» Consigne
Remplacez « locality » par « place » dans toutes les entrées ci-dessous, puis reproduisez ces lignes sans aucune autre modification.

» Données
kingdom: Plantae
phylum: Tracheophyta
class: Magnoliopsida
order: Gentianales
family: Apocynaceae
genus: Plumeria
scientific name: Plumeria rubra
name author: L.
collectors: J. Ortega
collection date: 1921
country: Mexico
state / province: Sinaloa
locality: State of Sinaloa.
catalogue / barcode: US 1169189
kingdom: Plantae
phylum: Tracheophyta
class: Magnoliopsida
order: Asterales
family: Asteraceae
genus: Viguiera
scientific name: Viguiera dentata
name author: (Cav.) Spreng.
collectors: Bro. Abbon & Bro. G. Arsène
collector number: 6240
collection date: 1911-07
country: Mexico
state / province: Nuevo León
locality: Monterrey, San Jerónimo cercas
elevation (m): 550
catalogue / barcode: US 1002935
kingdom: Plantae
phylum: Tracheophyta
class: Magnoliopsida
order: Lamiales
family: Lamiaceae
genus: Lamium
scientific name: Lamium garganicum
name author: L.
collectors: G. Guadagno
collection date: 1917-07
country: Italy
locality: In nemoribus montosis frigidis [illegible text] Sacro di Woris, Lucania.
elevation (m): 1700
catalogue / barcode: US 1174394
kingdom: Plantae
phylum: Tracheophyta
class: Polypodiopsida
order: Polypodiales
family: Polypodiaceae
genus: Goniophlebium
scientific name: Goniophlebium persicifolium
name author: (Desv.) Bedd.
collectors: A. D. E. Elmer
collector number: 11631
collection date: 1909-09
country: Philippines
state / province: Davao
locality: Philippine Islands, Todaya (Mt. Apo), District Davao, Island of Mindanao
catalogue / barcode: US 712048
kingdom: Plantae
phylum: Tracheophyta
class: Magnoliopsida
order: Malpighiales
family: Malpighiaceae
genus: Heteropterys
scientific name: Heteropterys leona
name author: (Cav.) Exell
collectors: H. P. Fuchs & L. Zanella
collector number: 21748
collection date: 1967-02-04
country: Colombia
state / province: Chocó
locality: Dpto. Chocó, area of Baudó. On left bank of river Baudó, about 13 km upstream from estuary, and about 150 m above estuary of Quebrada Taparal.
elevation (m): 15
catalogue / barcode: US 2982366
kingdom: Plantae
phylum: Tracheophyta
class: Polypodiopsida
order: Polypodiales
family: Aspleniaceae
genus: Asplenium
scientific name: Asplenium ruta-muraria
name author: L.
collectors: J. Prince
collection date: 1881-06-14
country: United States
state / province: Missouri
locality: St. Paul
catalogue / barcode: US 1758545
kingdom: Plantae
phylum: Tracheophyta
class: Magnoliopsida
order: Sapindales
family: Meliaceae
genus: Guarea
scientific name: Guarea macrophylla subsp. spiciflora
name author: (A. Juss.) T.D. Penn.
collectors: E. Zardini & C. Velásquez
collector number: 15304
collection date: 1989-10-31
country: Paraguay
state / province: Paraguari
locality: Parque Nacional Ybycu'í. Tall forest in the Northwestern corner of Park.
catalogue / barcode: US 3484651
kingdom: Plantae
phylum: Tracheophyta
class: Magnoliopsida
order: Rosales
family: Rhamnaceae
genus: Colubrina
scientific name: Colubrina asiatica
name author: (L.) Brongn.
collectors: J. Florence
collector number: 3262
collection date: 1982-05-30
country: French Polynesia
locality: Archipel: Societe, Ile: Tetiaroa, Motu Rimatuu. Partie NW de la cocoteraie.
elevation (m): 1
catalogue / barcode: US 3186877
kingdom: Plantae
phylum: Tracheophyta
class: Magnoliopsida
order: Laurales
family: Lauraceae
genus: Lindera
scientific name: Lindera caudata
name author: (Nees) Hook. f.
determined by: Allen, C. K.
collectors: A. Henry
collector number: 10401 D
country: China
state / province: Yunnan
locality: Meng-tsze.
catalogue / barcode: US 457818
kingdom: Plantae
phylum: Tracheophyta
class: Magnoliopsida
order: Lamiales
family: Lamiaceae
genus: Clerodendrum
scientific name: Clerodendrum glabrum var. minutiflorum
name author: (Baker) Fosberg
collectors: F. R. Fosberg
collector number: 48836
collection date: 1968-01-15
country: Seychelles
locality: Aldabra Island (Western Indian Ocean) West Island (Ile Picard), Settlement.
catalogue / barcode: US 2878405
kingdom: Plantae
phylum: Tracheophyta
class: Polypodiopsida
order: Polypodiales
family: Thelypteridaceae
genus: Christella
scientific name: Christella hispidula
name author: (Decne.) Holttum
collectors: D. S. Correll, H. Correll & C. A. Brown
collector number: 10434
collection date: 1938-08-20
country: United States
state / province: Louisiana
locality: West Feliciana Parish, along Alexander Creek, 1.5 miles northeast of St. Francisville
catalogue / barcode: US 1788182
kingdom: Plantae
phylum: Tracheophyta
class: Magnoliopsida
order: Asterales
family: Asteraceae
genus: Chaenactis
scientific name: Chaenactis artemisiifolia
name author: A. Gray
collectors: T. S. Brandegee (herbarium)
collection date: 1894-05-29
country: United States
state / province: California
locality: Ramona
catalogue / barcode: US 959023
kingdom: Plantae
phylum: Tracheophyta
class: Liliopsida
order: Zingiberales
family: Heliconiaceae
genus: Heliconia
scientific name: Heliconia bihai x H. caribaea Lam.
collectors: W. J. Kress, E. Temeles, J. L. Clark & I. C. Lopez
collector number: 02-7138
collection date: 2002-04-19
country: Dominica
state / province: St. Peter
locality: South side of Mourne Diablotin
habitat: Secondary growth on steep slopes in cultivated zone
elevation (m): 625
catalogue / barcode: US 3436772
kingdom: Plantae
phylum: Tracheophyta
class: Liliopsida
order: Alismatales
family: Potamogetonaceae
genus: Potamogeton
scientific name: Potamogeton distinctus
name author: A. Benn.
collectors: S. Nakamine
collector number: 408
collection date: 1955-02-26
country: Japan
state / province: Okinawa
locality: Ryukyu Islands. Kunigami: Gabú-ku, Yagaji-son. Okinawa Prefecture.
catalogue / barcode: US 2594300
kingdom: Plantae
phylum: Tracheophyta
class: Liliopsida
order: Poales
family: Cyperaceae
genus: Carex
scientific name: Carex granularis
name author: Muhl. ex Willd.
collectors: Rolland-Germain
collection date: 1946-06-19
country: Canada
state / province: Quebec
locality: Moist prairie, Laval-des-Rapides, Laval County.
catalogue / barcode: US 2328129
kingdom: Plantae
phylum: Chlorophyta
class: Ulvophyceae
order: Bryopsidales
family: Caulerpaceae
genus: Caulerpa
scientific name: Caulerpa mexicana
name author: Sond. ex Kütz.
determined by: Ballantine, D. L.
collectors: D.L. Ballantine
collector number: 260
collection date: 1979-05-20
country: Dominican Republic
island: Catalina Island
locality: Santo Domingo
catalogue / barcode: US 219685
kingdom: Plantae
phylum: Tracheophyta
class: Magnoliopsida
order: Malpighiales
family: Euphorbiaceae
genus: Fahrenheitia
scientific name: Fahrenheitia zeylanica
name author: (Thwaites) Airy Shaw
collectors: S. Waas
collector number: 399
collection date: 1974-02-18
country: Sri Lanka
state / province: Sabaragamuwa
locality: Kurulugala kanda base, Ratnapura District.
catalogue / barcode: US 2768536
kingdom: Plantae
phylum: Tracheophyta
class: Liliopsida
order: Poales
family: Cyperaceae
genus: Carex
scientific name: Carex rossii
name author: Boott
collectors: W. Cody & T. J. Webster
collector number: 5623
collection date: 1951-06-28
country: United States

» Réponse
kingdom: Plantae
phylum: Tracheophyta
class: Magnoliopsida
order: Gentianales
family: Apocynaceae
genus: Plumeria
scientific name: Plumeria rubra
name author: L.
collectors: J. Ortega
collection date: 1921
country: Mexico
state / province: Sinaloa
place: State of Sinaloa.
catalogue / barcode: US 1169189
kingdom: Plantae
phylum: Tracheophyta
class: Magnoliopsida
order: Asterales
family: Asteraceae
genus: Viguiera
scientific name: Viguiera dentata
name author: (Cav.) Spreng.
collectors: Bro. Abbon & Bro. G. Arsène
collector number: 6240
collection date: 1911-07
country: Mexico
state / province: Nuevo León
place: Monterrey, San Jerónimo cercas
elevation (m): 550
catalogue / barcode: US 1002935
kingdom: Plantae
phylum: Tracheophyta
class: Magnoliopsida
order: Lamiales
family: Lamiaceae
genus: Lamium
scientific name: Lamium garganicum
name author: L.
collectors: G. Guadagno
collection date: 1917-07
country: Italy
place: In nemoribus montosis frigidis [illegible text] Sacro di Woris, Lucania.
elevation (m): 1700
catalogue / barcode: US 1174394
kingdom: Plantae
phylum: Tracheophyta
class: Polypodiopsida
order: Polypodiales
family: Polypodiaceae
genus: Goniophlebium
scientific name: Goniophlebium persicifolium
name author: (Desv.) Bedd.
collectors: A. D. E. Elmer
collector number: 11631
collection date: 1909-09
country: Philippines
state / province: Davao
place: Philippine Islands, Todaya (Mt. Apo), District Davao, Island of Mindanao
catalogue / barcode: US 712048
kingdom: Plantae
phylum: Tracheophyta
class: Magnoliopsida
order: Malpighiales
family: Malpighiaceae
genus: Heteropterys
scientific name: Heteropterys leona
name author: (Cav.) Exell
collectors: H. P. Fuchs & L. Zanella
collector number: 21748
collection date: 1967-02-04
country: Colombia
state / province: Chocó
place: Dpto. Chocó, area of Baudó. On left bank of river Baudó, about 13 km upstream from estuary, and about 150 m above estuary of Quebrada Taparal.
elevation (m): 15
catalogue / barcode: US 2982366
kingdom: Plantae
phylum: Tracheophyta
class: Polypodiopsida
order: Polypodiales
family: Aspleniaceae
genus: Asplenium
scientific name: Asplenium ruta-muraria
name author: L.
collectors: J. Prince
collection date: 1881-06-14
country: United States
state / province: Missouri
place: St. Paul
catalogue / barcode: US 1758545
kingdom: Plantae
phylum: Tracheophyta
class: Magnoliopsida
order: Sapindales
family: Meliaceae
genus: Guarea
scientific name: Guarea macrophylla subsp. spiciflora
name author: (A. Juss.) T.D. Penn.
collectors: E. Zardini & C. Velásquez
collector number: 15304
collection date: 1989-10-31
country: Paraguay
state / province: Paraguari
place: Parque Nacional Ybycu'í. Tall forest in the Northwestern corner of Park.
catalogue / barcode: US 3484651
kingdom: Plantae
phylum: Tracheophyta
class: Magnoliopsida
order: Rosales
family: Rhamnaceae
genus: Colubrina
scientific name: Colubrina asiatica
name author: (L.) Brongn.
collectors: J. Florence
collector number: 3262
collection date: 1982-05-30
country: French Polynesia
place: Archipel: Societe, Ile: Tetiaroa, Motu Rimatuu. Partie NW de la cocoteraie.
elevation (m): 1
catalogue / barcode: US 3186877
kingdom: Plantae
phylum: Tracheophyta
class: Magnoliopsida
order: Laurales
family: Lauraceae
genus: Lindera
scientific name: Lindera caudata
name author: (Nees) Hook. f.
determined by: Allen, C. K.
collectors: A. Henry
collector number: 10401 D
country: China
state / province: Yunnan
place: Meng-tsze.
catalogue / barcode: US 457818
kingdom: Plantae
phylum: Tracheophyta
class: Magnoliopsida
order: Lamiales
family: Lamiaceae
genus: Clerodendrum
scientific name: Clerodendrum glabrum var. minutiflorum
name author: (Baker) Fosberg
collectors: F. R. Fosberg
collector number: 48836
collection date: 1968-01-15
country: Seychelles
place: Aldabra Island (Western Indian Ocean) West Island (Ile Picard), Settlement.
catalogue / barcode: US 2878405
kingdom: Plantae
phylum: Tracheophyta
class: Polypodiopsida
order: Polypodiales
family: Thelypteridaceae
genus: Christella
scientific name: Christella hispidula
name author: (Decne.) Holttum
collectors: D. S. Correll, H. Correll & C. A. Brown
collector number: 10434
collection date: 1938-08-20
country: United States
state / province: Louisiana
place: West Feliciana Parish, along Alexander Creek, 1.5 miles northeast of St. Francisville
catalogue / barcode: US 1788182
kingdom: Plantae
phylum: Tracheophyta
class: Magnoliopsida
order: Asterales
family: Asteraceae
genus: Chaenactis
scientific name: Chaenactis artemisiifolia
name author: A. Gray
collectors: T. S. Brandegee (herbarium)
collection date: 1894-05-29
country: United States
state / province: California
place: Ramona
catalogue / barcode: US 959023
kingdom: Plantae
phylum: Tracheophyta
class: Liliopsida
order: Zingiberales
family: Heliconiaceae
genus: Heliconia
scientific name: Heliconia bihai x H. caribaea Lam.
collectors: W. J. Kress, E. Temeles, J. L. Clark & I. C. Lopez
collector number: 02-7138
collection date: 2002-04-19
country: Dominica
state / province: St. Peter
place: South side of Mourne Diablotin
habitat: Secondary growth on steep slopes in cultivated zone
elevation (m): 625
catalogue / barcode: US 3436772
kingdom: Plantae
phylum: Tracheophyta
class: Liliopsida
order: Alismatales
family: Potamogetonaceae
genus: Potamogeton
scientific name: Potamogeton distinctus
name author: A. Benn.
collectors: S. Nakamine
collector number: 408
collection date: 1955-02-26
country: Japan
state / province: Okinawa
place: Ryukyu Islands. Kunigami: Gabú-ku, Yagaji-son. Okinawa Prefecture.
catalogue / barcode: US 2594300
kingdom: Plantae
phylum: Tracheophyta
class: Liliopsida
order: Poales
family: Cyperaceae
genus: Carex
scientific name: Carex granularis
name author: Muhl. ex Willd.
collectors: Rolland-Germain
collection date: 1946-06-19
country: Canada
state / province: Quebec
place: Moist prairie, Laval-des-Rapides, Laval County.
catalogue / barcode: US 2328129
kingdom: Plantae
phylum: Chlorophyta
class: Ulvophyceae
order: Bryopsidales
family: Caulerpaceae
genus: Caulerpa
scientific name: Caulerpa mexicana
name author: Sond. ex Kütz.
determined by: Ballantine, D. L.
collectors: D.L. Ballantine
collector number: 260
collection date: 1979-05-20
country: Dominican Republic
island: Catalina Island
place: Santo Domingo
catalogue / barcode: US 219685
kingdom: Plantae
phylum: Tracheophyta
class: Magnoliopsida
order: Malpighiales
family: Euphorbiaceae
genus: Fahrenheitia
scientific name: Fahrenheitia zeylanica
name author: (Thwaites) Airy Shaw
collectors: S. Waas
collector number: 399
collection date: 1974-02-18
country: Sri Lanka
state / province: Sabaragamuwa
place: Kurulugala kanda base, Ratnapura District.
catalogue / barcode: US 2768536
kingdom: Plantae
phylum: Tracheophyta
class: Liliopsida
order: Poales
family: Cyperaceae
genus: Carex
scientific name: Carex rossii
name author: Boott
collectors: W. Cody & T. J. Webster
collector number: 5623
collection date: 1951-06-28
country: United States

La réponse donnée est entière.